"Sailors plan for safety. For escape. For survival. Sailors rely on plans, on strategies that have worked before. Trust me, most mariners are conservative. We stick to the tried and true." Randall Peffer, "Listen to the Dead"

Sunday, September 12, 2021

On Death's' Door

      I don't mean to scare anybody with the title. It's  just that we spent a week in Door County, Wisconsin. The county is named after the treacherous passage around the northern tip of the peninsula called Porte de Morts. 

Overlooking Green Bay

     The name refers back to a deadly raid in the 1600s by a group of Native Americans against a rival tribe. But later the name proved providential for Europeans since the passage became the site of scores of deadly shipwrecks suffered by French explorers and others who dared make the turn around the northern tip of the peninsula into the safety of Green Bay.

Fish Creek has a fairly large marina

     We were there as part of our trip to see my daughter and granddaughter, who live in Madison, and who were able to join us for a week of vacation. We were also attracted to the area because it's been called the Cape Cod of the Midwest. We love Cape Cod. So we figured we would love Door County.

We asked:  this boat came up the Hudson River and across the Erie Canal

     There are some similarities. Cape Cod is a peninsula east of Boston. Door County is a peninsula east of Green Bay. Both have modest populations in the winter, but are flooded with vacationers in the summer. A lot of people own second homes. We know a few New Yorkers who have vacation homes on Cape Cod, along with people from Connecticut and the Boston area.

Street in Fish Creek

     Cape Cod also has its share of retirees, including some friends who live in Falmouth. B and I even considered retiring to Cape Cod. But we finally decided that the winters are to long . . . which is what we hear about Door County as well.

A child's eye view of Lake Michigan

     Similarly, people from Milwaukee and Madison and other places around Wisconsin have vacation homes in Door County. But we were told the big crowds -- and big money -- come from Chicago, about a four-hour drive away.

An aid to sailors in Bailey's Harbor

     We stayed at a lodge in Bailey's Harbor on Lake Michigan, considered the "quiet side" of the peninsula. The more touristy side borders Green Bay where the water is warmer. There are more beaches on the bay. There's more shopping and things to do with the kids. And apparently the fishing is better. I don't fish. So I can't confirm that piece of advice.

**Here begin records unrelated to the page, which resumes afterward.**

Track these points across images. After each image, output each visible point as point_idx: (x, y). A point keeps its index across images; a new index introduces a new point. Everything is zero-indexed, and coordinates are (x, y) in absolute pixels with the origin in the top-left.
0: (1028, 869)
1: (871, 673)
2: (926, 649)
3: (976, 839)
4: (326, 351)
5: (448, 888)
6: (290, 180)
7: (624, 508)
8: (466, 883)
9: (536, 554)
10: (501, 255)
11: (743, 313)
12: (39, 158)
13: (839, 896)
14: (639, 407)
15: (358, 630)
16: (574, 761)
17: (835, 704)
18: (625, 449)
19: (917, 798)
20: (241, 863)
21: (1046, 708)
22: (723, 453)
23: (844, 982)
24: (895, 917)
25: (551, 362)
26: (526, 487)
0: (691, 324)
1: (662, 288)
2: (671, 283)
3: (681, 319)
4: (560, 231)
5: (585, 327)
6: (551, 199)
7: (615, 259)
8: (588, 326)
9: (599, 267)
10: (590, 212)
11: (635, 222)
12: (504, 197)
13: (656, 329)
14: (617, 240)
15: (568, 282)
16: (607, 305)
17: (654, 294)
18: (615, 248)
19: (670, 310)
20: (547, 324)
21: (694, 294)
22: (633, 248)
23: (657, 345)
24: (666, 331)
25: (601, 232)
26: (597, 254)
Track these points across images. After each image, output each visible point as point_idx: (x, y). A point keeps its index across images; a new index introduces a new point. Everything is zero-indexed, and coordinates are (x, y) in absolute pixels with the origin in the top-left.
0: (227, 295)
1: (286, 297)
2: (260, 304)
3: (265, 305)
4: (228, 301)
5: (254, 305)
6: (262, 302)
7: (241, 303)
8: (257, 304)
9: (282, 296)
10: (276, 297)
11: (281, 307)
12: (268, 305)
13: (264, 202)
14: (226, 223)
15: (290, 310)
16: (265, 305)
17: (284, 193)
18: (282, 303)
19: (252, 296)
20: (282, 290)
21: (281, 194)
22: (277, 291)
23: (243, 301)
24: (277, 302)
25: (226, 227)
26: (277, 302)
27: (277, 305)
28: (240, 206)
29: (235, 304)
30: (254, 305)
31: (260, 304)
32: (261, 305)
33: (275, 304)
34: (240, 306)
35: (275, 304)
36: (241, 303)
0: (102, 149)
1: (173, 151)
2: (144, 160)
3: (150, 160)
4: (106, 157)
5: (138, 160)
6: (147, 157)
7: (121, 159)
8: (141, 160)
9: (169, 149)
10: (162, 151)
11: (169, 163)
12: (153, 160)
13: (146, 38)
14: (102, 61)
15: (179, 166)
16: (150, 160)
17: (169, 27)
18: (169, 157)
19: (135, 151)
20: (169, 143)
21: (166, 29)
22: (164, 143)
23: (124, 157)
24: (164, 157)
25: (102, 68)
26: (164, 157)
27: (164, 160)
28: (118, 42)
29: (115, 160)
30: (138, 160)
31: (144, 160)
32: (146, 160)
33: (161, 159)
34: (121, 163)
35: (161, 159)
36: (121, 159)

Johnson's Swedish Restaurant in Sister Bay ... that's real grass on the roof

     We found several nice restaurants in Sister Bay, Fish Creek and Egg Harbor, all with outdoor seating. We went to the beach, took a bike ride through Peninsula State Park, spent some time shopping for presents and souvenirs. But with a grandchild around (as many of you no doubt know) we spent most of our time on the playground running after a toddler.

Remember, we're in America's dairyland

     We drew the line at changing diapers. That's a parent's job, not a grandparent's responsibility. Don't you think?

A cove in Bailey's Harbor

     We're back home now. But we're planning a trip to the Massachusetts Cape Cod later in September -- to visit friends, eat lobsta and clam chowda, and maybe even go for a swim. The Cape can still be warm in September.

10 comments:

Olga said...

It's nice to enjoy new vacation spots. I have gotten to the point of being quite satisfied to do it more or less virtually by seeing where bloggers go.
Travel without the travel seems good enough these days. I do hope I haven't given up on seeing new places in person entirely though.

Kay said...

This is so wonderful! Thank you for sharing all those photos. It really brings back memories. One of our friends had a motel in Fish Creek that we visited several times.

Barbara said...

It was great to see the pictures. I've never been in that part of the country. That yacht/cruiser would certainly be a fun way to see the countryside.

DJan said...

Hope you have a great trip later this month. Loved the pictures in this post, and yes, grandparents should not have to change diapers! :-)

Anonymous said...

What!? No pictures of goats on the roof of Johnson’s Restaurant!? No fish boil pictures!?
You missed the best parts of Door County.

gigi-hawaii said...

I think it is just wonderful that you and B had such a great time visiting family. Not too hard to change diapers, but, hey, it might be for a man. David never changed diapers in our home. I love that grassy roof on that restaurant. Awesome!

Wisewebwoman said...

Beautiful shots of your vacation and as to diapers - my children's dad changed theirs no bother and I also changed Grandgirl's. A lot. As she frequently stayed with me. And PS I hate changing diapers, always will :)

XO
WWW

Tom said...

I changed diapers for my own kids, which is why I will try my best to avoid that particular chore with my grandchildren. We were only in Door Co. for a week, so we probably missed a lot -- which is why we've resolved to go back!

Kevin in Virginia said...

Tom, we lived on the water in East Falmouth when I was a kid. Your mention of The Cape brought tears to my eyes. We even loved the long, long winters - when my "regulars" on the paper route were especially kind. Thank you.

Linda Myers said...

I've been to all 50 states, but never to that part of the country. It sounds like a good possibility for a road trip.